• _Source material_

Content starts

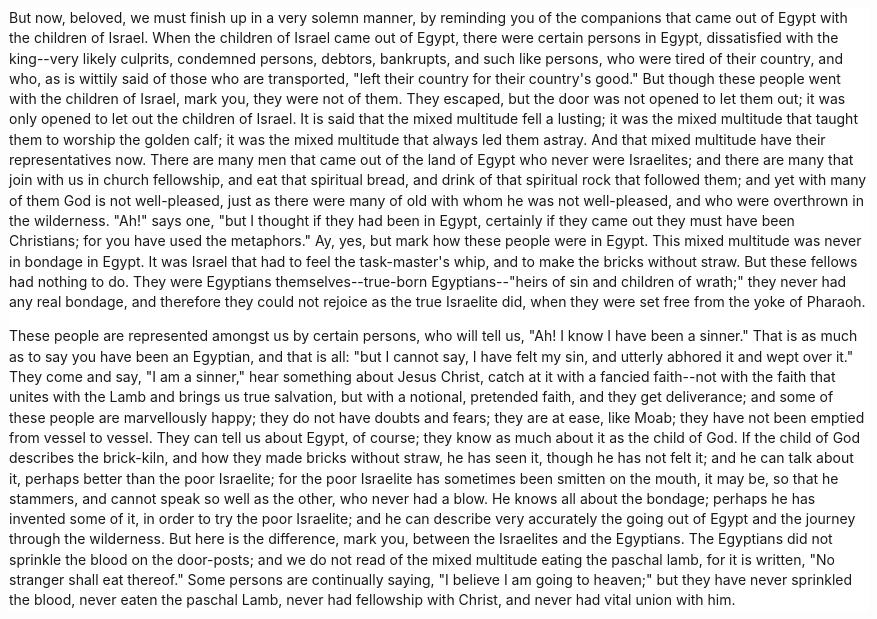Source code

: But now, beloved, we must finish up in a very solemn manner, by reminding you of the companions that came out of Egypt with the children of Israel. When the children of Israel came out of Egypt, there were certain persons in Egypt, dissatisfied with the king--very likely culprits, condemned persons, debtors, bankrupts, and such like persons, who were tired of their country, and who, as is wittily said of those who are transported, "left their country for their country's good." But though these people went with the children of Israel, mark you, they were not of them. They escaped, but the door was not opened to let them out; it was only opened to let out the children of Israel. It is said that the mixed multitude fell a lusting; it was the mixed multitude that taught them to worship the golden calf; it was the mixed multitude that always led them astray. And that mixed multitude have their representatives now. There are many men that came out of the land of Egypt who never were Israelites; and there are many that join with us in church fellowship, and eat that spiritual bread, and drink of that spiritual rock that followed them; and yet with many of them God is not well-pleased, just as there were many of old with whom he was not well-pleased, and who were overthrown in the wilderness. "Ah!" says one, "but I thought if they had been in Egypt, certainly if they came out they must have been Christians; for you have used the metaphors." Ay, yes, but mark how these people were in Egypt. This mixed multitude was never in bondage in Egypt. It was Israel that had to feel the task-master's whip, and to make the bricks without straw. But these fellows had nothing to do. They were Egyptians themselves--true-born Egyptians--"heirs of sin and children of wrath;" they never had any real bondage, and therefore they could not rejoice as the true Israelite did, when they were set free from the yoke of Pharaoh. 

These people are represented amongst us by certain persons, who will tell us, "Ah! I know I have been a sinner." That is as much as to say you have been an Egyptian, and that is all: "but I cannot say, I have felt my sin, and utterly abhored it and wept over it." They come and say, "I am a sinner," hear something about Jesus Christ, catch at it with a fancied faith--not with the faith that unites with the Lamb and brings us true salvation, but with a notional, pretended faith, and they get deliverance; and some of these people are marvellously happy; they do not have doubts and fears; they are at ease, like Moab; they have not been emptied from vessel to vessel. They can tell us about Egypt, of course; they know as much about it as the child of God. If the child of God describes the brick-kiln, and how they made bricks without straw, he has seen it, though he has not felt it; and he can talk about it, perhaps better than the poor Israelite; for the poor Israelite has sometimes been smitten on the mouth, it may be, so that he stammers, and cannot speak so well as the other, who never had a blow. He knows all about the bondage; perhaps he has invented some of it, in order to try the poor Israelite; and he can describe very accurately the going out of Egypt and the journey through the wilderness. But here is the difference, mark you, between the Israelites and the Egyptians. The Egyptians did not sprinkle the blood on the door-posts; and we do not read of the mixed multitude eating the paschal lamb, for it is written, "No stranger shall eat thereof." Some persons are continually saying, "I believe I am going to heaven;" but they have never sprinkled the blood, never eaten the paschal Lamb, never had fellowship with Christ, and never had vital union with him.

Content ends
Content starts

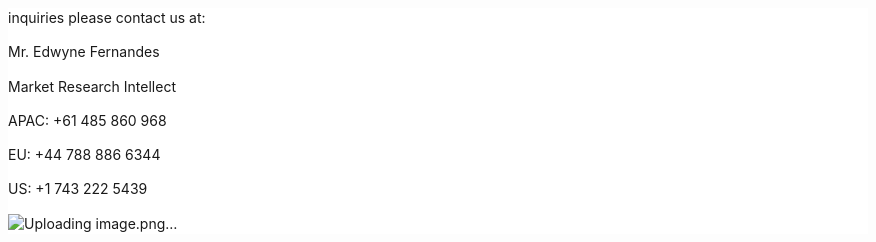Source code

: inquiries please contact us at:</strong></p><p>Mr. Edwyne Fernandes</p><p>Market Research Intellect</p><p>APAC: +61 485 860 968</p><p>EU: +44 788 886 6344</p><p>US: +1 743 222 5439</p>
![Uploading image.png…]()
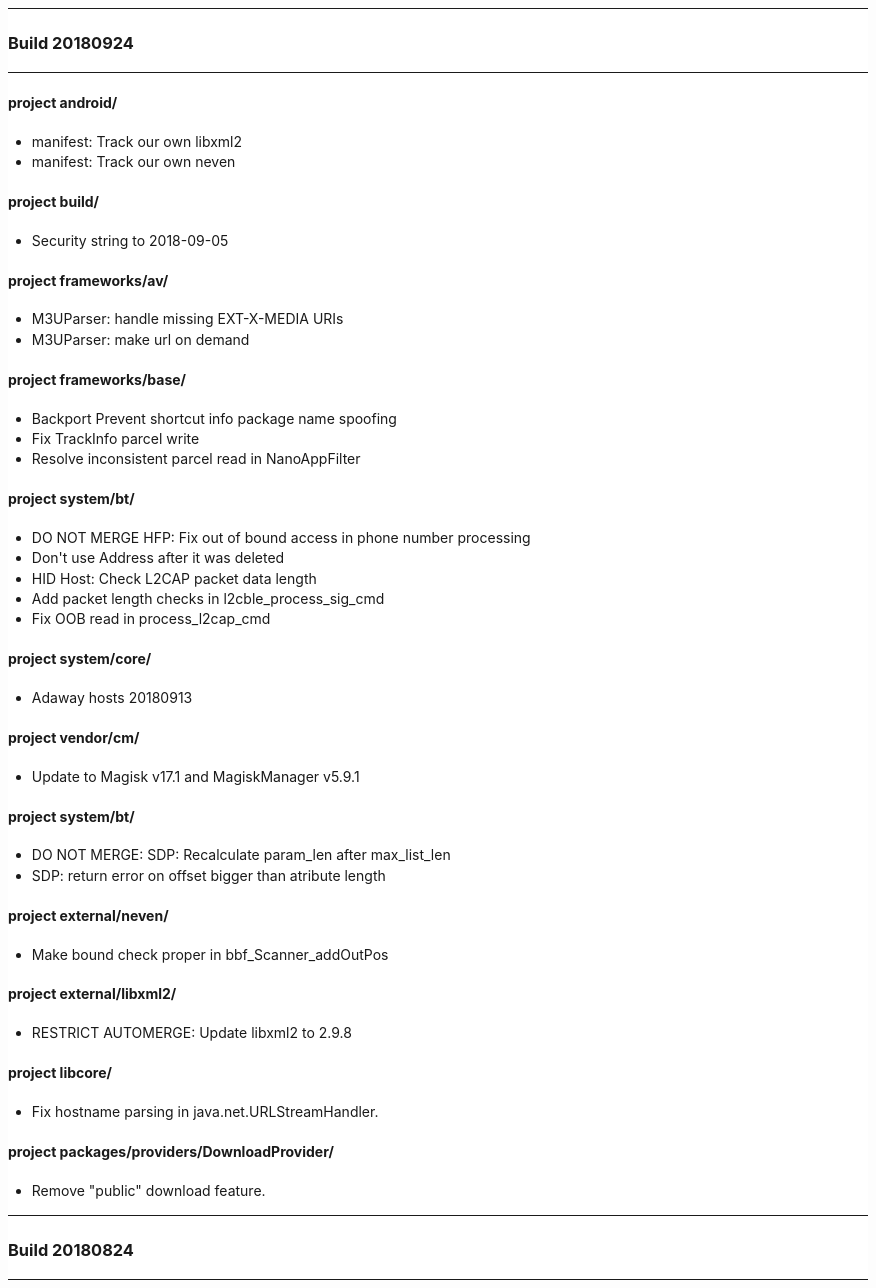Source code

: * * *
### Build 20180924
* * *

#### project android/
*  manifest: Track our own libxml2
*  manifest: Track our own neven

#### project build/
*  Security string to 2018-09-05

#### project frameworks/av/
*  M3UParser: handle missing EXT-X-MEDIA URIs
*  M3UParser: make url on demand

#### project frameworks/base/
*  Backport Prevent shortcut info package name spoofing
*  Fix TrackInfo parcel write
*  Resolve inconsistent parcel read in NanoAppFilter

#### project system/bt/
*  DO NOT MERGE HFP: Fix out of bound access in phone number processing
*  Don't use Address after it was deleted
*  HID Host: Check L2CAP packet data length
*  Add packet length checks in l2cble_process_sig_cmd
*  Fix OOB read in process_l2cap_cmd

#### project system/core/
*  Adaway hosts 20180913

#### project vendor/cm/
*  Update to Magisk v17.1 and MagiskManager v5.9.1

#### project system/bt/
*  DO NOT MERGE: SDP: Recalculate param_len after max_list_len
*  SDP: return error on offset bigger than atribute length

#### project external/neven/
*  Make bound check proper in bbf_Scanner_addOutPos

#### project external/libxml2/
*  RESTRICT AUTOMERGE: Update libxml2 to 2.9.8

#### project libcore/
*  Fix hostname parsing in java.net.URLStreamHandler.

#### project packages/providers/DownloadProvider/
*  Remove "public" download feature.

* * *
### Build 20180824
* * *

Content ends

Among the records above, find the lines that contain "bound" and copy every one.

*  DO NOT MERGE HFP: Fix out of bound access in phone number processing
*  Make bound check proper in bbf_Scanner_addOutPos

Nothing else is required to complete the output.